Туфли было две, в этом все дело. Левая и правая, левая и правая. Девятнадцатого мая Лиза устроила ему ловушку. Пригласила Ситникова к себе, муж якобы был в командировке. На самом деле она придумала, чтобы Фролов, только собиравшийся улетать и заехавший после обеда за вещами, застал их тепленькими в развороченной супружеской постели. Чтобы он, ревновавший до горлового рыка, до спазма сосудов, вышвырнул Лизу из дому – сбросил ее, раздетую и разутую, на руки Ситникову. Мужчине такая комбинация просто не пришла бы в голову, но Лиза была абсолютная женщина, со всей дури фемина, к тому же у нее от любовного перегрева поплавились извилины и мозг, должно быть, прилип изнутри к черепу, будто комок жевательной резинки. Тем не менее, у нее бы все получилось, если бы она, заранее заряженная на скандал, сама смертельно трусившая перед своим Фроловым, не устроила Ситникову истерику задолго до прихода ревнивого изверга.

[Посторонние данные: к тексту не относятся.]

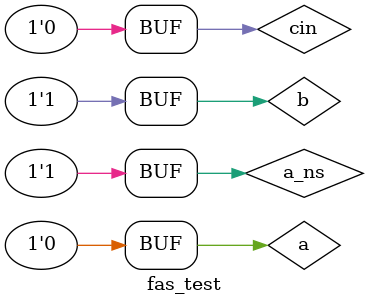
<source format=sv>
module fas_test;

// Put your code here
// ------------------
	 logic a;          // Input bit a
     logic b;           // Input bit b
     logic cin;         // Carry in
     logic a_ns;        // A_nS (add/not subtract) control
     logic s;        // Output S
     logic cout;        // Carry out
	
	fas #(
	
	)fas_gate(
		.a(a),
		.b(b),
		.cin(cin),
		.a_ns(a_ns),
		.s(s),
		.cout(cout)
	);
	initial begin
			
		a = 0;
		b = 1;
		cin = 0;
		a_ns = 1;
			
		
		#33;
		
		a = 1;
		b =1;
		cin = 0;
		a_ns = 1;
		
		#33;
		
		a = 0;
		b =1;
		cin = 0;
		a_ns = 1;
		
	
    end
	
// End of your code

endmodule

</source>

Ужасно, это было ужасно, никогда еще Ситников не видел Лизу такой агрессивной. Она выкрикивала упреки, лупила голого Ситникова твердыми, почти мужскими кулаками, крупный рот ее, накачанный силиконом, был похож на жгучую медузу, на комок смертельного яда, расплывшийся по краям воспаленным розовым цветом. Слово за словом она выпалила Ситникову все про свой дурацкий план, причем выходило так, будто Ситников сам этого хотел. Охваченный паникой, Ситников попытался прорваться к своей одежде, но Лиза, хохоча во все надутое горло, бросалась ему на шею, висла на нем, металась, растопырив руки, точно ловила курицу, и ее тоже весьма силиконовые груди болтались, как две боксерские перчатки. Тут в дверь позвонила старушка-общественница; Лиза, набросив халатик, блистая страшными глазами сквозь растрепанную белую паклю, побежала открывать, думая, вероятно, что это Фролов, забывший ключи. Из холла слышались голоса, приторный старушкин и резкий – Лизы, и было как-то сквозисто, тянуло свободой, должно быть, из-за открытой двери на лестничную клетку. Ситников, ползая по ковру, криво нацепив попавшиеся под руку очки, схватил рубашку, брюки, вытащил из-под завалившегося стула помятый, рассыпавший мелочь, пиджак.
И тут Лиза вернулась.
Прямо от порога она запустила в Ситникова острой сверкающей туфлей – орудие нешуточное, как-никак сорок первый размер обуви. Туфля воткнулась в ковер, как лопата в грядку. Та самая, которую после поднял Фролов.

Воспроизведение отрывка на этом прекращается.